The above two formalizations include essentially an opposite nesting although they represent the same information. In the first case, course name is considered as the primary one that nested the element lecturer. Whereas, in the second case, lecturer is treated as primary element and the nested element is teaches referring the course name. So there is no standard way of assigning meaning to tag nesting.
  1. Domain-Specific Markup Languages: Since the user is at freedom to define his/her own tags, many domain-specific markup languages have been developed, for example, MathML [10], CML (Chemical Markup Language) [11]. The problem with various domain-specific markup language is that of non-standardization, while describing the resources on the Web. But at the same time preventing this kind of flexibility and extensibility will again result in lack of inadequate resource description. Hence, there should be a common model/framework that can bridge the gap between these various schemas. It is at this stage that the RDF came into the picture, which is also the next layer in the Semantic Web pyramid of Figure 1.

3.1.2  Resource Description Framework (RDF)
RDF is a basic data model, not a language. The RDF model provides the description of Web documents (in other words rendering of metadata to the documents) in a natural manner so that the metadata can be shared across different applications. RDF expresses the meaning, encoded in sets of triplets (resource/subject, predicate/property and object/value), each triplet being rather like the subject, verb and object of an elementary sentence. These triplets can be written using XML tags.

RDF Triplets

A simple RDF model has three parts [12]:  
  1. Subject/Resource: Any entity, which has to be described, is known as resource, also known as subject. For instance, it can be a webpage in Internet or a person in a society.  
  2. Predicate/Property: Any characteristic of a resource or its attribute, which is used for the description of the same, is known as property or predicate. For example, a webpage can be recognized by Title or a man can be recognized by his Name. Here, both are the attributes for recognition of the resources Webpage and person.

- Data to examine

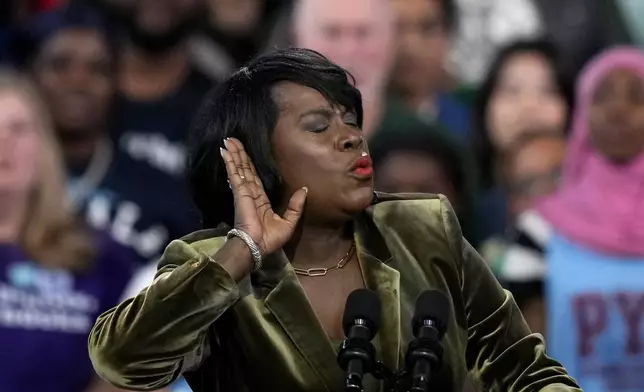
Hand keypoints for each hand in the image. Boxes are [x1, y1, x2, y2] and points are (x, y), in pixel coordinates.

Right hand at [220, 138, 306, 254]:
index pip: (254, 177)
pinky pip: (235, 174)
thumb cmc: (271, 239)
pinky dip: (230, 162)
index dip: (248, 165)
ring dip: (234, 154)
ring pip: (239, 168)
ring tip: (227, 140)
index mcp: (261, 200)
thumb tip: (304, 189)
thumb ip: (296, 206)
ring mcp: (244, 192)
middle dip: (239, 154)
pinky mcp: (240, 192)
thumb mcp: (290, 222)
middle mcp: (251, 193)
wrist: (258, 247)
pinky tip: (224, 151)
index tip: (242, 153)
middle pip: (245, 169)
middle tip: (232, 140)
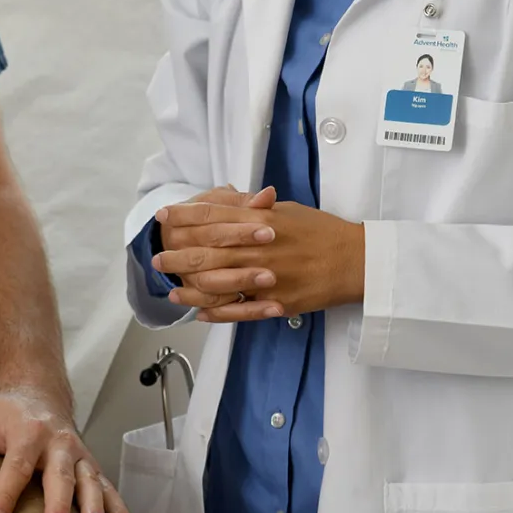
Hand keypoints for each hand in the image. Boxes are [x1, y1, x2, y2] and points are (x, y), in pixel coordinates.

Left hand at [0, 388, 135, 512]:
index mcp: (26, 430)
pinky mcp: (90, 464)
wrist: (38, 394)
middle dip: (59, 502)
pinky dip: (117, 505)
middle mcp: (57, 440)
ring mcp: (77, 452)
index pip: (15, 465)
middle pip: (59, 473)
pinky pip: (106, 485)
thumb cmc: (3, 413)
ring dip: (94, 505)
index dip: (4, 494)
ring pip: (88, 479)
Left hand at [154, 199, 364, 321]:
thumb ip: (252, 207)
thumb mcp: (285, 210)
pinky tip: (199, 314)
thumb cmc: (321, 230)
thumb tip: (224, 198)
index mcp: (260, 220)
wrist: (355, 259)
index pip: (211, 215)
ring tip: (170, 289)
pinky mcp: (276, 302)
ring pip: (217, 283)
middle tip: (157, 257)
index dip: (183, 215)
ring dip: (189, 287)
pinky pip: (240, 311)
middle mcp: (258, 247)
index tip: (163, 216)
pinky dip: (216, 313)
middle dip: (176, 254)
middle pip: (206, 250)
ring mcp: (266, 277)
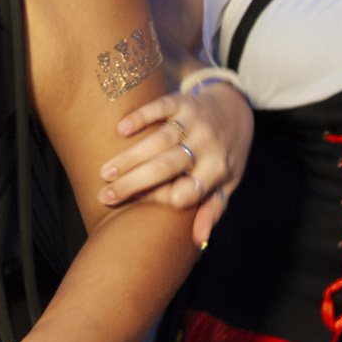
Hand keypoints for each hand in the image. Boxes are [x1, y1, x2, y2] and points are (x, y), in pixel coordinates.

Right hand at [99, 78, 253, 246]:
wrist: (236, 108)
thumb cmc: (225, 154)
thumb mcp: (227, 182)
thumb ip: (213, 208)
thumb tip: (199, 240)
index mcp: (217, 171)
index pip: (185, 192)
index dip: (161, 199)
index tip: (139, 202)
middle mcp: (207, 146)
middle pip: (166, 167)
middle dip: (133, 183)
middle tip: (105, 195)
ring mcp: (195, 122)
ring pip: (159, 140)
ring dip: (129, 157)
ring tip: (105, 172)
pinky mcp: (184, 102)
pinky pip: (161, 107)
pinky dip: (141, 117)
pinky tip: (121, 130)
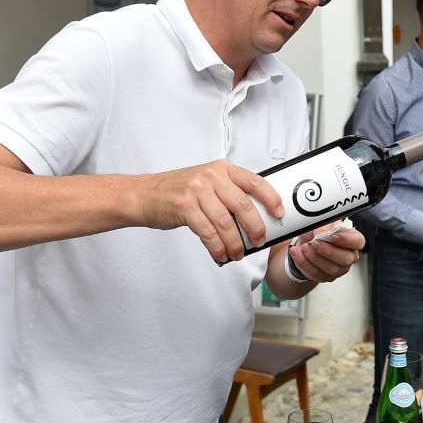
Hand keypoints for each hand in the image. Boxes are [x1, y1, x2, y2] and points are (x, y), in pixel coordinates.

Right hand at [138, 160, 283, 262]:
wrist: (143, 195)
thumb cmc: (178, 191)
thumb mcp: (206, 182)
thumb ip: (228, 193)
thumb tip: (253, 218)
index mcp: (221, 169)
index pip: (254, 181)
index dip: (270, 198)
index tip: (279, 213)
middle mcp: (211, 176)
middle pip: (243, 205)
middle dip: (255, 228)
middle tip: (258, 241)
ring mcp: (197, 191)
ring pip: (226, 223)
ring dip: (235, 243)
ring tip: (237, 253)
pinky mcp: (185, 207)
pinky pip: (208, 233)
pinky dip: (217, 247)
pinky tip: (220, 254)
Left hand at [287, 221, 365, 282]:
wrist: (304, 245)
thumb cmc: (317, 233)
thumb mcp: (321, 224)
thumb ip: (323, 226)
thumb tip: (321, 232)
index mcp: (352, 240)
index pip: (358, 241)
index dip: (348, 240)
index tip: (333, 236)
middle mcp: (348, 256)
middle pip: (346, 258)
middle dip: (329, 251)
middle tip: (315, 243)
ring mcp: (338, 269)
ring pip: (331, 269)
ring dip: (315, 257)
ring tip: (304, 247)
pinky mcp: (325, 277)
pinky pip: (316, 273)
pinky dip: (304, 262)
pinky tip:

- Required work
In the Semantic Web excerpt, what three parts make up each triplet in which RDF encodes meaning?

- Task response
Resource/subject, predicate/property, and object/value.